*Brief*: In the passage on a second pregnancy below, translate this sentence into Spanish: "I agree that it is wise to draw some boundaries as a new family."

*Text passage*:
● ● ● ● ●

There is, however, one way that I think I may be more ready this second time around. If you’re a first-time mom, people may have told you not to feel obligated to entertain family or friends—after all, you’re the one having a baby. I agree that it is wise to draw some boundaries as a new family. When I was pregnant with my firstborn and after she was born, however, I clung to that piece of advice and unwittingly began to believe that because I was the one going through the biggest change of my life, everyone else should be understanding and cater to my wishes.
Looking back, I now realize just how much people tried to be sensitive and caring, but I couldn’t see it then. I was too caught up in the little ways things didn’t go my way and frankly found myself wrestling with bitterness and resentment for quite some time. Part of it was the new mom in me feeling paranoid about everything; part of it was just plain self-centeredness.
Since that time, God has been dealing with this area of my life by confronting me with the awesome reality that He purchased me with His life. Yes, I’m a mom, and yes, it’s an all-consuming identity. But before I’m a mom, I am first and foremost a Christian—saved undeservedly by grace, redeemed from sin by the blood of Christ. Even when my hormones are completely out of whack, even when I’m exhausted, even when nothing is going my way, that same grace can still meet me there.
And so with this second pregnancy, I am ready to try again—to trust in the One who is in control when I am completely out of control and to embrace the grace that He first extended to me as His daughter and now as a mother.

● ● ● ● ●

*Information given*:
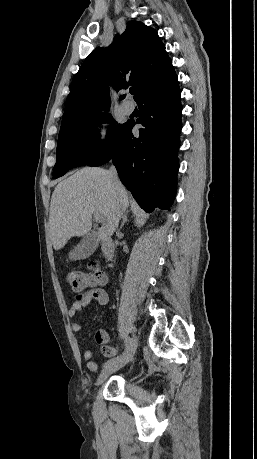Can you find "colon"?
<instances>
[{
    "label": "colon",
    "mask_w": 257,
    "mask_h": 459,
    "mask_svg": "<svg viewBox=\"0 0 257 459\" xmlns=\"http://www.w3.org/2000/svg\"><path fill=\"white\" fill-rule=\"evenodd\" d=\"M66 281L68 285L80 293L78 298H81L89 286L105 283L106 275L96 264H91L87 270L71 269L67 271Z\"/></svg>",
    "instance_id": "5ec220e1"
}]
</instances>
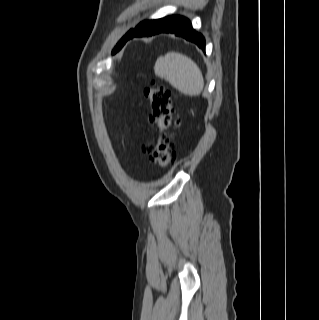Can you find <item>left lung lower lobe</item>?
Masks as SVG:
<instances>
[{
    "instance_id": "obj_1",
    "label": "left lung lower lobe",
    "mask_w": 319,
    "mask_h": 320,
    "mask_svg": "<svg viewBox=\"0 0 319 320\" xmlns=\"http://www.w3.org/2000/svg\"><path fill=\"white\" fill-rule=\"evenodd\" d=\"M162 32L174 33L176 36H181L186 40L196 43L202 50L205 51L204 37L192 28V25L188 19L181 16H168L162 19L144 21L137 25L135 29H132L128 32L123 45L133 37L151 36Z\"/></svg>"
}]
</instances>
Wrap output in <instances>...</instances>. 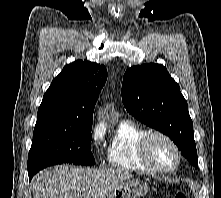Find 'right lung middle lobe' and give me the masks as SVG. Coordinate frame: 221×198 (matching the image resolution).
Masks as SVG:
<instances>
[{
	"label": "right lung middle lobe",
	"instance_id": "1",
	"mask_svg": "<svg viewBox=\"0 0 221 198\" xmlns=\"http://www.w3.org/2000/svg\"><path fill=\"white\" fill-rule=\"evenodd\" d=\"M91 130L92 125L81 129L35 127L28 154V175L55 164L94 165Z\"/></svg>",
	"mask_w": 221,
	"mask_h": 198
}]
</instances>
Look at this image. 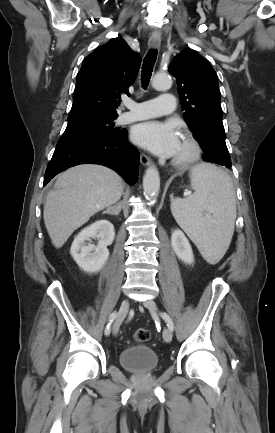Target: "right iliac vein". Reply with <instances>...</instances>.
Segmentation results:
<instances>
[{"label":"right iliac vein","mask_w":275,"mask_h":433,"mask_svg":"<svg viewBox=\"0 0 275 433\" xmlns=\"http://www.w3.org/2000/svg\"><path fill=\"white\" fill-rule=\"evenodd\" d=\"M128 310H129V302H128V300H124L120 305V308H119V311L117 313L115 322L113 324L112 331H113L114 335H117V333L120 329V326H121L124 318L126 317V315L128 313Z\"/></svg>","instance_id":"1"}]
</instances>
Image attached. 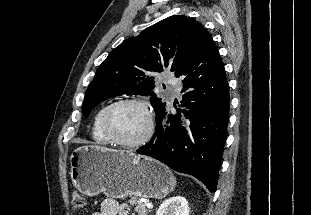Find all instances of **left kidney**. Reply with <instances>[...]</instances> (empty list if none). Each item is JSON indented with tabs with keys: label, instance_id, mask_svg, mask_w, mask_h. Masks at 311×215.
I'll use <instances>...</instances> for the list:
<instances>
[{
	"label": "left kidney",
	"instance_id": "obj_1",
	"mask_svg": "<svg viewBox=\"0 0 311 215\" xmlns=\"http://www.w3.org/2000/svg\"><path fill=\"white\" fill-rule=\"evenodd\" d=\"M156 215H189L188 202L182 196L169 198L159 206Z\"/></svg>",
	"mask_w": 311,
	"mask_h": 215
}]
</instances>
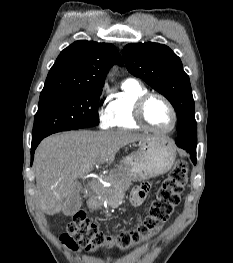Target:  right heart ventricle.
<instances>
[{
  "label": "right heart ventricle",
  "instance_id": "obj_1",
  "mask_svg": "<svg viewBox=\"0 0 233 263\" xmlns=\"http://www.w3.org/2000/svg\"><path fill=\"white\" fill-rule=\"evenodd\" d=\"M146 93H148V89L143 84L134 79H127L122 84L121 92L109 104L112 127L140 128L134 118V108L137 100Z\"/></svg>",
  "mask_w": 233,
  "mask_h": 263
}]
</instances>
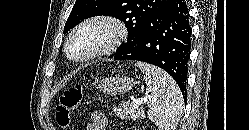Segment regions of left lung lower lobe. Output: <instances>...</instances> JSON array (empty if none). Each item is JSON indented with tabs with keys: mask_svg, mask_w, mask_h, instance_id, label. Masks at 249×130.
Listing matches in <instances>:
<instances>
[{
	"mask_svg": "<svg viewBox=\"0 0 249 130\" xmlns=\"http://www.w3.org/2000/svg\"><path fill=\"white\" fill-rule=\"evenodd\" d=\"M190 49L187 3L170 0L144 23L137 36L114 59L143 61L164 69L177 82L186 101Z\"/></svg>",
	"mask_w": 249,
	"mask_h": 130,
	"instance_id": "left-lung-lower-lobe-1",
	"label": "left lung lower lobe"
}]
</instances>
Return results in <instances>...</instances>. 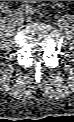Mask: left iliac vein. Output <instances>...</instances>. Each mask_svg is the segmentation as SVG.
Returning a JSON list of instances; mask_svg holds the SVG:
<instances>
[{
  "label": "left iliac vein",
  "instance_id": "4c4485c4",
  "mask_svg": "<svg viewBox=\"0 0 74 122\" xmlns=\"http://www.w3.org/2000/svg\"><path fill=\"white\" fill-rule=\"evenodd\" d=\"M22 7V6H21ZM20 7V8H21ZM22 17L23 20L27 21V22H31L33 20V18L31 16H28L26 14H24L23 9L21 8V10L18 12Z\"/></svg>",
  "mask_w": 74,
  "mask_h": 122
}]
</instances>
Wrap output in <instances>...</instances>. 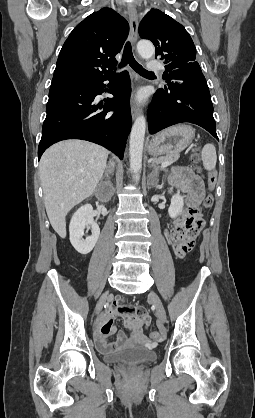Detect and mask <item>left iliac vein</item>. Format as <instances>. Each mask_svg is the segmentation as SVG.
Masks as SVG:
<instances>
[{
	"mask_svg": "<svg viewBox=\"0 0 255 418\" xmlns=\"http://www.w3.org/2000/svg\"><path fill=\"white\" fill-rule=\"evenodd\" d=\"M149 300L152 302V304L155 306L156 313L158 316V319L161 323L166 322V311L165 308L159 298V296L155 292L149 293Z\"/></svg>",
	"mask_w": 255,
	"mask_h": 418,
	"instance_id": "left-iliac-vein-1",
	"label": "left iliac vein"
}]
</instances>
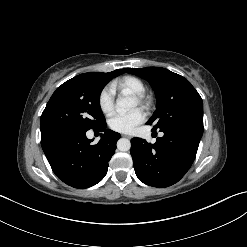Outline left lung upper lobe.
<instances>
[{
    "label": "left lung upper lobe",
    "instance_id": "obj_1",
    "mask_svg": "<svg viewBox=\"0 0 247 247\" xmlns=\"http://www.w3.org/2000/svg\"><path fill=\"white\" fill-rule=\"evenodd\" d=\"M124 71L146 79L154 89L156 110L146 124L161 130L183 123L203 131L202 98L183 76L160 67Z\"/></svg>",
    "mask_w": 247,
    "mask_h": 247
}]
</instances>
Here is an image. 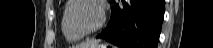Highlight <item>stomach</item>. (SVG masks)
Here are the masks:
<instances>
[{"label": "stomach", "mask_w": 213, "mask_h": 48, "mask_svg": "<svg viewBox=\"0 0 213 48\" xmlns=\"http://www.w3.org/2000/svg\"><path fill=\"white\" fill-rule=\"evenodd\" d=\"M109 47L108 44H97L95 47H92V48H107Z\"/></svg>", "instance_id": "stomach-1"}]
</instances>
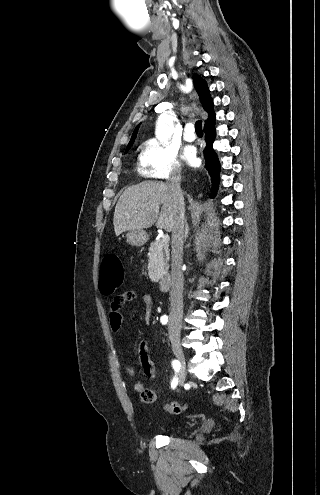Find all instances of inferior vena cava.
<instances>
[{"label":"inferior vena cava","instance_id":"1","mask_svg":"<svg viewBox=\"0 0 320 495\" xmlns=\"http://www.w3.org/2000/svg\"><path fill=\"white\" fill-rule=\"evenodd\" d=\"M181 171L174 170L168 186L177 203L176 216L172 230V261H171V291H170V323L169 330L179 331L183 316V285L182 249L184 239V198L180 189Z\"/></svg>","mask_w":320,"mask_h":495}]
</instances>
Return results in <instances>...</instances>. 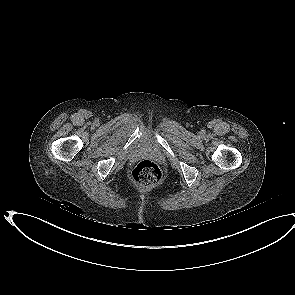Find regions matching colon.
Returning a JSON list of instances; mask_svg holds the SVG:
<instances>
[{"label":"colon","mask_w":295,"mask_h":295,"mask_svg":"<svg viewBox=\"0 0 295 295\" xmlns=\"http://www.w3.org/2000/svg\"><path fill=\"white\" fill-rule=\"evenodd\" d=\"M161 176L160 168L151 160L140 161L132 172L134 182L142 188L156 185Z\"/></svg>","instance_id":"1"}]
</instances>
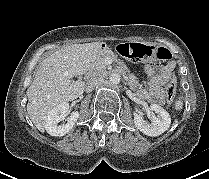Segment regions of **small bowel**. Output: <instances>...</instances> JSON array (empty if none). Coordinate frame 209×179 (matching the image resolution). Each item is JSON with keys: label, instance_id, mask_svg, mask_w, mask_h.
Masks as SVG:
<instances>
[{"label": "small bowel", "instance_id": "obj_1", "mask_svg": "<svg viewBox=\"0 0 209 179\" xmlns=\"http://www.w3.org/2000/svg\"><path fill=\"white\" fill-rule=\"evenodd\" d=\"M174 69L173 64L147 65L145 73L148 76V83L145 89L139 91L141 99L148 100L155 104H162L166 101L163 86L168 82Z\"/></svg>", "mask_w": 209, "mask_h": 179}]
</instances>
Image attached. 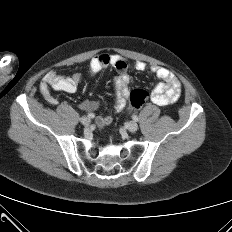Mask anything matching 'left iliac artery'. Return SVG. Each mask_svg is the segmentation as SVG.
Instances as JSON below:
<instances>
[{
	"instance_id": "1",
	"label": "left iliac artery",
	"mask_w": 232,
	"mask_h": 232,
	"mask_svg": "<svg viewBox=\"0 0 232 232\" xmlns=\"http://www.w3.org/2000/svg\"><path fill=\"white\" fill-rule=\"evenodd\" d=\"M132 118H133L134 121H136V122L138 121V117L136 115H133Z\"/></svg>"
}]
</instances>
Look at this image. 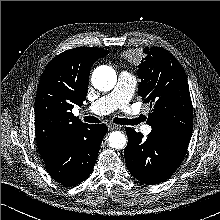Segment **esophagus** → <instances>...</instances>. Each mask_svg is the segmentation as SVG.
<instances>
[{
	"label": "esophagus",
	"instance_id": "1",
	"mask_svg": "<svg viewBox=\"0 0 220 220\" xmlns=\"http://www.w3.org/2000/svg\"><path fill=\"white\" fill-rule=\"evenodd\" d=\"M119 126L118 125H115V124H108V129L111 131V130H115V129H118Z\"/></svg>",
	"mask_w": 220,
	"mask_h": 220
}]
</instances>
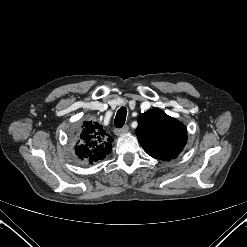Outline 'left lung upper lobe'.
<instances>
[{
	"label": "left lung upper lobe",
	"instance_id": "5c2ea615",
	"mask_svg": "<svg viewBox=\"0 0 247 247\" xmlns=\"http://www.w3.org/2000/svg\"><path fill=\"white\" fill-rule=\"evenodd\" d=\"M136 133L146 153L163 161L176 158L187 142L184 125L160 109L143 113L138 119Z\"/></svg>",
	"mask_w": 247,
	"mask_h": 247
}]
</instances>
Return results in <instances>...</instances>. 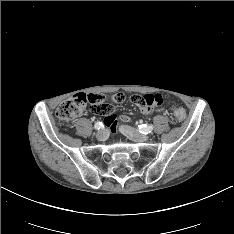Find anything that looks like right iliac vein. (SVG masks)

● ● ● ● ●

*Written answer*: Estoy de acuerdo en que es prudente establecer algunos límites como familia nueva.